#### DATA

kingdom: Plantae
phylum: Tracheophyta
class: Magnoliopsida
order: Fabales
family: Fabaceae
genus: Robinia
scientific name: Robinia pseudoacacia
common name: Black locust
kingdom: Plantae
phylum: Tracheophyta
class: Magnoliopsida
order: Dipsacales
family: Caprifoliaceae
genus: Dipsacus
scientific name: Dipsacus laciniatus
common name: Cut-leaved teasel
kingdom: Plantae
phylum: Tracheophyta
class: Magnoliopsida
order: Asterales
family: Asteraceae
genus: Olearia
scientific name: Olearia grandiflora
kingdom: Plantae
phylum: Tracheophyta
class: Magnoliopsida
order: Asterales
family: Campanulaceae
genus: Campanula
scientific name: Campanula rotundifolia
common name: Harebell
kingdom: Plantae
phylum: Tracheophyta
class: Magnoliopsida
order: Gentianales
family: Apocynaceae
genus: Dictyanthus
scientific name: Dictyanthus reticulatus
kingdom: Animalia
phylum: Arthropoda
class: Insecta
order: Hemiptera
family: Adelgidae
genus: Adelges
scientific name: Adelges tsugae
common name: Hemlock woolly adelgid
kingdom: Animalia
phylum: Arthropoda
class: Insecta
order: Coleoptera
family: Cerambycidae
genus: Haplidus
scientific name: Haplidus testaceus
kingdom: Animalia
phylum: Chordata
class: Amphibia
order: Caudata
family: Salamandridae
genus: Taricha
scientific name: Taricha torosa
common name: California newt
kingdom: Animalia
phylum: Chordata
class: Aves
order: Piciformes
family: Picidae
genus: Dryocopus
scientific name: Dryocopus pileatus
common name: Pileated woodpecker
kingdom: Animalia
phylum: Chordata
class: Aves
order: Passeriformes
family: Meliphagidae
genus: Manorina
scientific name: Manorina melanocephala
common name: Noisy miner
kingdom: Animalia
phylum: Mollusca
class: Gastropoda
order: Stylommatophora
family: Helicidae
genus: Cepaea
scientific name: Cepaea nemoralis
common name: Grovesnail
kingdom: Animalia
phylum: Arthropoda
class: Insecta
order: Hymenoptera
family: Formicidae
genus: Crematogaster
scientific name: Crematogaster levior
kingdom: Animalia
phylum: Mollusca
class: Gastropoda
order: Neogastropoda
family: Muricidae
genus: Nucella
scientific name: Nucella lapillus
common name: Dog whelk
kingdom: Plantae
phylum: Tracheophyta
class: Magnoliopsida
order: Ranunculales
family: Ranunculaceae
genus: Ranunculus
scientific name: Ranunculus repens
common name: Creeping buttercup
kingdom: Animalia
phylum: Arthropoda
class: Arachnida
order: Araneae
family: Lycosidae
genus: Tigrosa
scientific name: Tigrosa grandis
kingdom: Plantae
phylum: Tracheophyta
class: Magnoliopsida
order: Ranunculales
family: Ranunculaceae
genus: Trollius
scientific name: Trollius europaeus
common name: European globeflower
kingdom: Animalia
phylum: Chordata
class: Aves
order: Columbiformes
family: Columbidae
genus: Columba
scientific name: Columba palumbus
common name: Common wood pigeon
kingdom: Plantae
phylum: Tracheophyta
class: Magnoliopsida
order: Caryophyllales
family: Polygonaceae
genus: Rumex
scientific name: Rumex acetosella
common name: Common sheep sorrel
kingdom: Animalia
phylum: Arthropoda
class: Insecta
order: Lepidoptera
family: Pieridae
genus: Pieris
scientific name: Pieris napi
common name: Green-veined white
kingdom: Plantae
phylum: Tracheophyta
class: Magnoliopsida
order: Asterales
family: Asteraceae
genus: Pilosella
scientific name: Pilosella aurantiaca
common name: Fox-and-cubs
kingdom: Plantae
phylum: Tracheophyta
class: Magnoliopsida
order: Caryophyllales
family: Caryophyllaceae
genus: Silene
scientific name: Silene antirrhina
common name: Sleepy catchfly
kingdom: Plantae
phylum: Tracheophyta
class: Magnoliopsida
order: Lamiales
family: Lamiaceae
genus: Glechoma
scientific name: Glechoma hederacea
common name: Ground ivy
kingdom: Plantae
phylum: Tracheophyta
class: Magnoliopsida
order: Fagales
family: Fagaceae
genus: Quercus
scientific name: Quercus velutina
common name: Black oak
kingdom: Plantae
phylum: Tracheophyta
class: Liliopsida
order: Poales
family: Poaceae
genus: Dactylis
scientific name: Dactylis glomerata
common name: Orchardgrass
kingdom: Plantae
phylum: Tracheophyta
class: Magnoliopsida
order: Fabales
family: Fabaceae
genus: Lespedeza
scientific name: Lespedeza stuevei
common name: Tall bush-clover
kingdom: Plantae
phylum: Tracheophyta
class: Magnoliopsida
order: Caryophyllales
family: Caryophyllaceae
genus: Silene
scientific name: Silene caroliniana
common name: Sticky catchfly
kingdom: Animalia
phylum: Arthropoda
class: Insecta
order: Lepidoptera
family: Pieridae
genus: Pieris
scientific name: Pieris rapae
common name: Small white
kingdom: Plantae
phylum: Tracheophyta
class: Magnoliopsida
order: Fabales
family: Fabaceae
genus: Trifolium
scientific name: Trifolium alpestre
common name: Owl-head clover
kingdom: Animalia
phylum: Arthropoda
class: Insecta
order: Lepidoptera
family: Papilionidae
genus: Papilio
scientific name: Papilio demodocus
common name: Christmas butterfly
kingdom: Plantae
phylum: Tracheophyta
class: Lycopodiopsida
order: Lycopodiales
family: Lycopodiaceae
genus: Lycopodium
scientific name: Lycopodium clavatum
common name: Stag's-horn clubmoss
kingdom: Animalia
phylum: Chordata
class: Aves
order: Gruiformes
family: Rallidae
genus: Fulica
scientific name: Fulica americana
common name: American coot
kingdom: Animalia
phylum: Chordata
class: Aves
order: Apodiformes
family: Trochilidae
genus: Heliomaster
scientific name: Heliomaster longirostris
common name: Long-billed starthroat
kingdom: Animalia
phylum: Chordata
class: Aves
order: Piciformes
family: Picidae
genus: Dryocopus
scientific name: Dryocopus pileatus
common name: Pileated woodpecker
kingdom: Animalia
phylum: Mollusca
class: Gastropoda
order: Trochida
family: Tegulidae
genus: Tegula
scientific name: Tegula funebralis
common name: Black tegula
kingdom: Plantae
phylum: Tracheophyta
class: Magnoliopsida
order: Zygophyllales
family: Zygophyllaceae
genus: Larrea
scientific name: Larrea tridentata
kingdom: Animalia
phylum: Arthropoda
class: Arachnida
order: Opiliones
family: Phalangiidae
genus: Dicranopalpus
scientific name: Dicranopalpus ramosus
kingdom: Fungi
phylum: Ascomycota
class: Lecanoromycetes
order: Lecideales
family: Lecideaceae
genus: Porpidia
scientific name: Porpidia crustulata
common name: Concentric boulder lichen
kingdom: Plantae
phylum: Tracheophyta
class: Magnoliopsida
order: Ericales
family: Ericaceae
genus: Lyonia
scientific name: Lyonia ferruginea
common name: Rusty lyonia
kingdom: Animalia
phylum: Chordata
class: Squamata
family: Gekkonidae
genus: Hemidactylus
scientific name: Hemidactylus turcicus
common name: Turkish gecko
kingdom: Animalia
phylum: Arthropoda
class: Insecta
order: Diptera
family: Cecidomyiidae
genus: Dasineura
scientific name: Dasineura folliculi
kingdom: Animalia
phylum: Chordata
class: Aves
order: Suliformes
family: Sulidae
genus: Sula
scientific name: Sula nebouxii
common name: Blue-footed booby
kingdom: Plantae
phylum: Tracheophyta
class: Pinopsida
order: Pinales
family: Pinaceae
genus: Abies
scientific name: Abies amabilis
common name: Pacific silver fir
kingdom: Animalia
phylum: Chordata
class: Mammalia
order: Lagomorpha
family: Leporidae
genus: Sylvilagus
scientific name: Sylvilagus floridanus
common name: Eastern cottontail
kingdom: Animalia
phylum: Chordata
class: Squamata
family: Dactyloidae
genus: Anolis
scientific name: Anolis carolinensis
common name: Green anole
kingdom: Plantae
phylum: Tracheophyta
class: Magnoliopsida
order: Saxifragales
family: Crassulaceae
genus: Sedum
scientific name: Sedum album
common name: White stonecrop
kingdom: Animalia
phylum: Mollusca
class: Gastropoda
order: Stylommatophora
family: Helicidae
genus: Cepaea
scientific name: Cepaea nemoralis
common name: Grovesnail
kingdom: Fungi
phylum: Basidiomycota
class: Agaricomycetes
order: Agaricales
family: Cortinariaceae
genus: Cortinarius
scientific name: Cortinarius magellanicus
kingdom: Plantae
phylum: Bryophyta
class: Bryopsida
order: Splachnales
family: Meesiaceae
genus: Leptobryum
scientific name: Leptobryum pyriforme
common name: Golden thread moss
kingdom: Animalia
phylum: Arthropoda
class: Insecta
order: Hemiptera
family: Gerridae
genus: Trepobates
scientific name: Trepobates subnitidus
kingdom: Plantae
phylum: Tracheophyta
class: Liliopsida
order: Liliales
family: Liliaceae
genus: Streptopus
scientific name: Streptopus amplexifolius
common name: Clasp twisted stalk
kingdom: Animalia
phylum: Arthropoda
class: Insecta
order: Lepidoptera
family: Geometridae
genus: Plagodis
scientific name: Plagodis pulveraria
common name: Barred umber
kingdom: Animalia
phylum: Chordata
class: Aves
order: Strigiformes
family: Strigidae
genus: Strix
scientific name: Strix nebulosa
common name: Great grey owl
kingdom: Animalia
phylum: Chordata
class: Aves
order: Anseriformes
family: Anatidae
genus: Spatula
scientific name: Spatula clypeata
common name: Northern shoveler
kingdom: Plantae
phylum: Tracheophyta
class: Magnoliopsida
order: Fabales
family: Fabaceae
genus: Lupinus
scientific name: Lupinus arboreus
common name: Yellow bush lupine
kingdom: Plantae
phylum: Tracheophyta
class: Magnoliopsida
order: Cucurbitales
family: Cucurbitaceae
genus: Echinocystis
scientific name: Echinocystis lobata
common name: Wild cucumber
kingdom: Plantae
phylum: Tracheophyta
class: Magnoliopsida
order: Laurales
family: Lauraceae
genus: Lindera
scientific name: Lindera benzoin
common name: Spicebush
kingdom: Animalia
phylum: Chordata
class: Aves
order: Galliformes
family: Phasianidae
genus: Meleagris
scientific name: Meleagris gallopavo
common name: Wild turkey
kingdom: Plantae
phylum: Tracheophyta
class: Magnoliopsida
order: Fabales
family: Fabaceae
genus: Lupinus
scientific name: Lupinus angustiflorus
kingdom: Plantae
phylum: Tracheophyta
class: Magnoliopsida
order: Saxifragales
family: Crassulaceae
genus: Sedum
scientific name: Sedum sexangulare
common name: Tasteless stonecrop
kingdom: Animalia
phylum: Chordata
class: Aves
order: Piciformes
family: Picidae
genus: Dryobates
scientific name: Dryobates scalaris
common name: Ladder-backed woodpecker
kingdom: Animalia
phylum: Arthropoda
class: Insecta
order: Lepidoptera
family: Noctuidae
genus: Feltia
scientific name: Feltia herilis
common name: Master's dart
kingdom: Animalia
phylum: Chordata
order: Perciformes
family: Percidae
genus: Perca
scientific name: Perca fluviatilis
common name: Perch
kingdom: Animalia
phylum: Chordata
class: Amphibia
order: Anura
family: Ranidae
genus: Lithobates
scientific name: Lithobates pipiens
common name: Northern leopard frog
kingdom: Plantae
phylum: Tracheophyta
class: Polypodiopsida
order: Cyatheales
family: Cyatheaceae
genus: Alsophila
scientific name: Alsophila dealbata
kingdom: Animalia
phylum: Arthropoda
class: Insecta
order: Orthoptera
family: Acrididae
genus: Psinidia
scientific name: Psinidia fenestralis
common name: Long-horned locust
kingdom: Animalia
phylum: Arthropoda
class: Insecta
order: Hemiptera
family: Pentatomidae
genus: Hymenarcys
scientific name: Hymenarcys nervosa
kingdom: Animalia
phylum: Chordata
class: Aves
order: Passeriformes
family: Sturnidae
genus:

#### TASK GOAL
Copy out the records above word for word, starting with the first line and ending with the line that contains "genus: Dipsacus", with that line included.

#### TASK OUTPUT
kingdom: Plantae
phylum: Tracheophyta
class: Magnoliopsida
order: Fabales
family: Fabaceae
genus: Robinia
scientific name: Robinia pseudoacacia
common name: Black locust
kingdom: Plantae
phylum: Tracheophyta
class: Magnoliopsida
order: Dipsacales
family: Caprifoliaceae
genus: Dipsacus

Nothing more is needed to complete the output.